Development also depends upon financing. Contrary to the popular belief, most funds for development do not come from international aid — they come from domestic capital, from foreign investment, and especially from trade.
Trade is the engine of development. And by promoting it, we will be increasingly able to meet the needs of our poor citizens.
Successful development also requires citizens who are literate, who are healthy, and prepared and able to work.
Development assistance can help poor nations meet these education and health care needs, in line with the Millennium Development Goals (MDGs).
Yet many of the old models of economic development assistance are outdated. Money that is not accompanied by legal and economic reform is often wasted.
What is needed is a non-corrupt environment where private property is protected, markets are open, and monetary and fiscal policies are sustainable. Private contracts have to be enforceable.
When nations refuse to enact sound policies, progress against poverty is nearly impossible.
In these situations, more aid money can actually be counterproductive, because it subsidizes bad policies, delays reform, and crowds out private investment.
The international development goals in the U.N. Millennium Declaration, are a shared responsibility of both developed and developing countries.
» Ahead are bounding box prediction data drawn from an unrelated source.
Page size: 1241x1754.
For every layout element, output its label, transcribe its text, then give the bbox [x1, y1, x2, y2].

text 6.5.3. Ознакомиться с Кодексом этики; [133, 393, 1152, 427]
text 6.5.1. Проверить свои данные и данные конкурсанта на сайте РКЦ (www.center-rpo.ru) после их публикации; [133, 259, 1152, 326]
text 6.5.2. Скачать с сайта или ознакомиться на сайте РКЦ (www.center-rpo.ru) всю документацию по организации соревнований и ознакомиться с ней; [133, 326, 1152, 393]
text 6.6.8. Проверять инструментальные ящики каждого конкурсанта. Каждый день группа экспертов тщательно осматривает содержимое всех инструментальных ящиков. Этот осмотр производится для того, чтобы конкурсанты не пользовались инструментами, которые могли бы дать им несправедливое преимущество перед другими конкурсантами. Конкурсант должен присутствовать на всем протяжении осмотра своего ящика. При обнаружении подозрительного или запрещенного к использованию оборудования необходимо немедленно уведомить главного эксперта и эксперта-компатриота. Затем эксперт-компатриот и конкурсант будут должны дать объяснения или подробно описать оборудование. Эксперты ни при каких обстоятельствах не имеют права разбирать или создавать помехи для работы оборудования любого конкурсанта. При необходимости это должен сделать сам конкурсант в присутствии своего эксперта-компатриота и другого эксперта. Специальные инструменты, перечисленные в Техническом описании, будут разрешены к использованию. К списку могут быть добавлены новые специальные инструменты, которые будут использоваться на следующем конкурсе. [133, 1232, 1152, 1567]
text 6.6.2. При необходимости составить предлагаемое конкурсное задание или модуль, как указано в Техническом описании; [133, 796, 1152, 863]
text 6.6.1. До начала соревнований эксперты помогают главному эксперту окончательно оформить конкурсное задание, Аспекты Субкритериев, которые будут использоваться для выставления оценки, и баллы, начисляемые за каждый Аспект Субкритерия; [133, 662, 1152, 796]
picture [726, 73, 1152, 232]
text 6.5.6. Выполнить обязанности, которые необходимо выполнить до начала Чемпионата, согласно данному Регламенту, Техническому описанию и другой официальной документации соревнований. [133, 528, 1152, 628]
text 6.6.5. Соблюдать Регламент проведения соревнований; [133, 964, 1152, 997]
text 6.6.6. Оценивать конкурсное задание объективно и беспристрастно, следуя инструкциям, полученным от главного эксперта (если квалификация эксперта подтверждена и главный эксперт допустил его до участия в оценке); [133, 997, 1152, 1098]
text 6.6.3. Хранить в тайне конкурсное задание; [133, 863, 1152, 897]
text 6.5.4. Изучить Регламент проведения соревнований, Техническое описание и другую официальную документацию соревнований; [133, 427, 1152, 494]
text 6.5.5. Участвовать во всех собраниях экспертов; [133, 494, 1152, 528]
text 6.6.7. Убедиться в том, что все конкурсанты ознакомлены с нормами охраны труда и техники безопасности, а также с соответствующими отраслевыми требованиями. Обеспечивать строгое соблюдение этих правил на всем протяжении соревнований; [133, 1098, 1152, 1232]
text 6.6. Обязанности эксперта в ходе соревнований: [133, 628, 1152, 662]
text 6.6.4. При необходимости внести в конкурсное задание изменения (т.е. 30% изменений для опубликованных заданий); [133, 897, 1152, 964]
To make progress, nations and leaders must walk the hard road of political, legal and economic reform, so that all their people can benefit.
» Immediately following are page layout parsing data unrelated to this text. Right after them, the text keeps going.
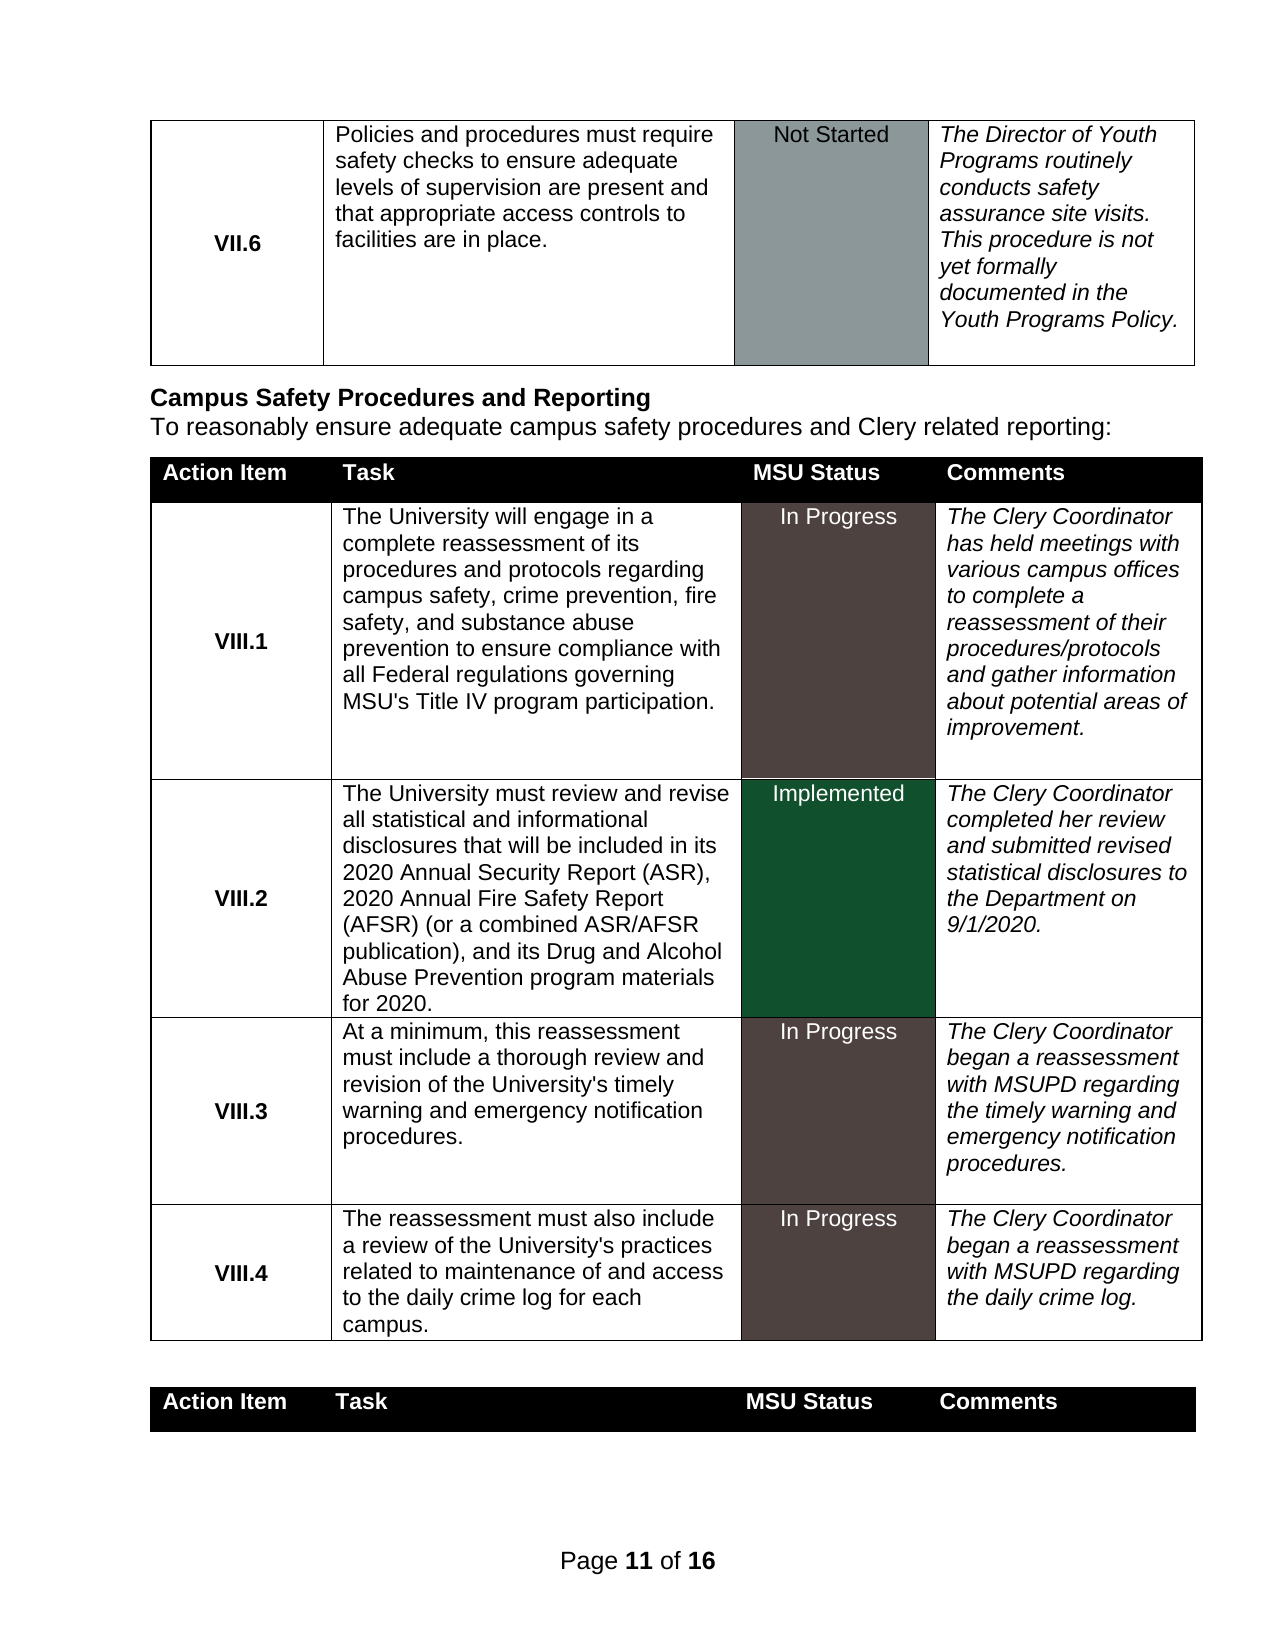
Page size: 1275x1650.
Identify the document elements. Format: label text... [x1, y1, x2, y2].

table_cell The Clery Coordinator completed her review and submitted revised statistical disclosures to the Department on 9/1/2020. [936, 780, 1201, 1017]
table_cell In Progress [742, 1018, 935, 1204]
table_header Comments [935, 459, 1201, 502]
table_cell The Clery Coordinator has held meetings with various campus offices to complete a reassessment of their procedures/protocols and gather information about potential areas of improvement. [936, 503, 1201, 778]
table_cell VIII.2 [152, 780, 331, 1017]
table_cell VIII.3 [152, 1018, 331, 1204]
table_header MSU Status [735, 1388, 928, 1431]
table_header MSU Status [742, 459, 935, 502]
table_header Comments [929, 1388, 1194, 1431]
table_cell The Clery Coordinator began a reassessment with MSUPD regarding the daily crime log. [936, 1205, 1201, 1340]
table_cell In Progress [742, 503, 935, 778]
table_cell The Director of Youth Programs routinely conducts safety assurance site visits. This procedure is not yet formally documented in the Youth Programs Policy. [929, 121, 1194, 365]
table_header Action Item [152, 459, 331, 502]
table_cell The University must review and revise all statistical and informational disclosures that will be included in its 2020 Annual Security Report (ASR), 2020 Annual Fire Safety Report (AFSR) (or a combined ASR/AFSR publication), and its Drug and Alcohol Abuse Prevention program materials for 2020. [332, 780, 741, 1017]
table_cell Implemented [742, 780, 935, 1017]
table_cell VIII.4 [152, 1205, 331, 1340]
table_cell At a minimum, this reassessment must include a thorough review and revision of the University's timely warning and emergency notification procedures. [332, 1018, 741, 1204]
table_cell Policies and procedures must require safety checks to ensure adequate levels of supervision are present and that appropriate access controls to facilities are in place. [324, 121, 734, 365]
text To reasonably ensure adequate campus safety procedures and Clery related reporting: [150, 412, 1125, 441]
subtitle Campus Safety Procedures and Reporting [150, 383, 1125, 412]
table_cell The Clery Coordinator began a reassessment with MSUPD regarding the timely warning and emergency notification procedures. [936, 1018, 1201, 1204]
table_cell In Progress [742, 1205, 935, 1340]
table_cell Not Started [735, 121, 928, 365]
table_cell VII.6 [152, 121, 323, 365]
table_header Task [331, 459, 742, 502]
table_header Action Item [152, 1388, 323, 1431]
table_cell The reassessment must also include a review of the University's practices related to maintenance of and access to the daily crime log for each campus. [332, 1205, 741, 1340]
table_header Task [324, 1388, 734, 1431]
table_cell The University will engage in a complete reassessment of its procedures and protocols regarding campus safety, crime prevention, fire safety, and substance abuse prevention to ensure compliance with all Federal regulations governing MSU's Title IV program participation. [332, 503, 741, 778]
table_cell VIII.1 [152, 503, 331, 778]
Good government is an essential condition of development.
So, development funding mechanisms of the type of USAs Millennium Challenge Account (MCA) have resolved to reward nations that root out corruption, respect human rights, and adhere to the rule of law.
Hence, countries that live by these three broad standards — ruling justly, investing in their people, and encouraging economic freedom — have received more aid from America.
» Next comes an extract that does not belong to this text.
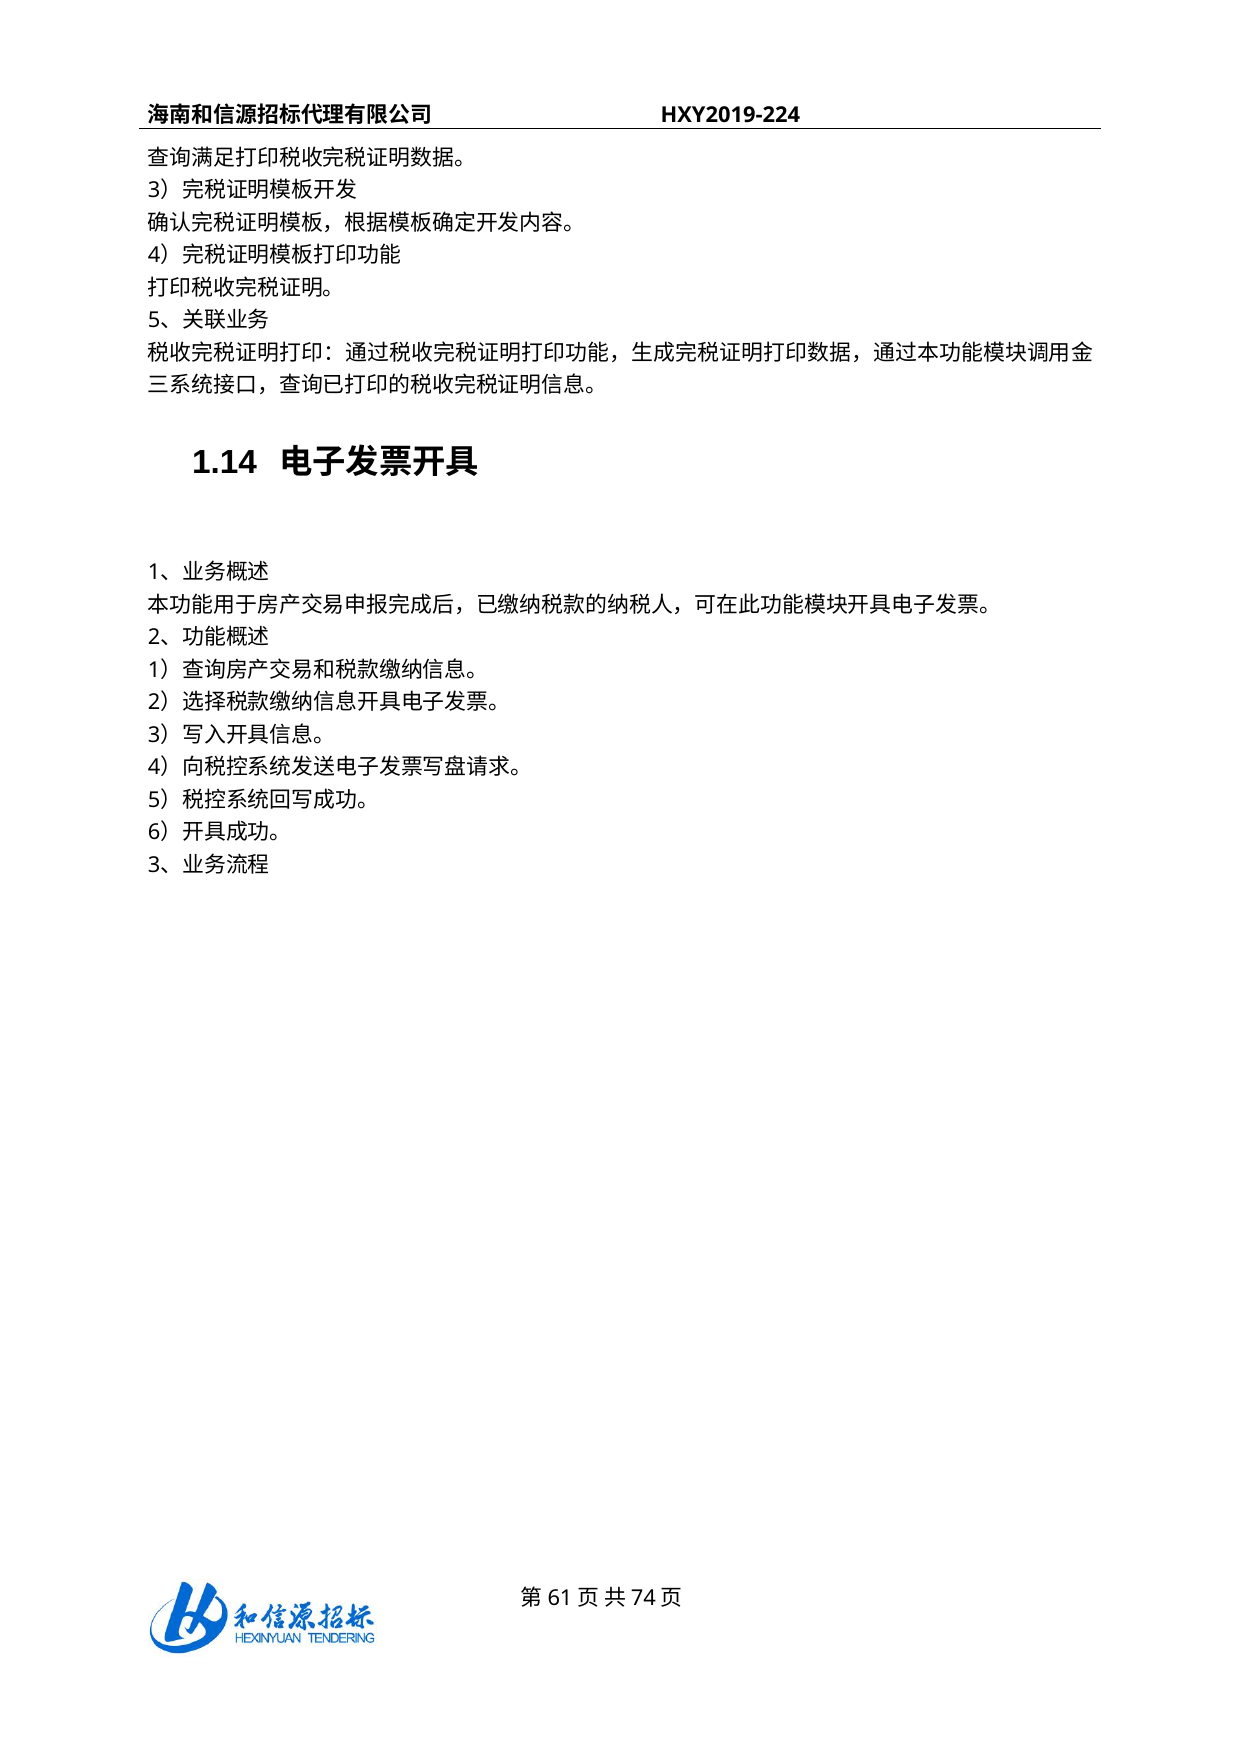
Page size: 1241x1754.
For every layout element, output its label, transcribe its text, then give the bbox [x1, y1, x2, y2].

Tanzania missed out on the last round of MCAs eligibility criteria, a thing that displeased even the President.
Fine, we might have not been clean enough in all of the criteria, one can conveniently guess.
However, we feel extremely disturbed when we are witness to actions committed by some of our leaders which seem to be aimed at ensuring that we remain in the quagmire of poverty.
The most recent case in point is the forcible eviction last Saturday of tenants from former Air Tanzania houses at Ukonga in Dar es Salaam by prison warders accompanied by prisoners.
In the scuffles that ensued, two journalists were brutally injured.
Capping the affair, Home Affairs Minister Omar Ramadhan Mapuri supported the beating of the journalists by prison wardens and police, provoking outrageous reactions from the media fraternity, human rights activists and media owners.
This is just too unfortunate, and may not augur well with the wishes of our development partners.
Evidence shows that where nations adopt sound policies, a dollar of foreign aid attracts USD2 of private investment.
And when development aid rewards reform and responsibility,it lifts almost four times as many people out of poverty, compared to the old approach of writing cheques without regard to results.
When governments repress and punish those gifts, no amount — no amount of aid is sufficient to lift people from poverty.
When a government honors these gifts, every citizen can know the blessings of prosperity.
The ruling party and the government are working to relieve poverty and suffering, and we are proud of their efforts.
Irresponsible, uncensured actions of the Mapuri type can doom this process, and ultimately ensure that the fight against poverty is unwinnable.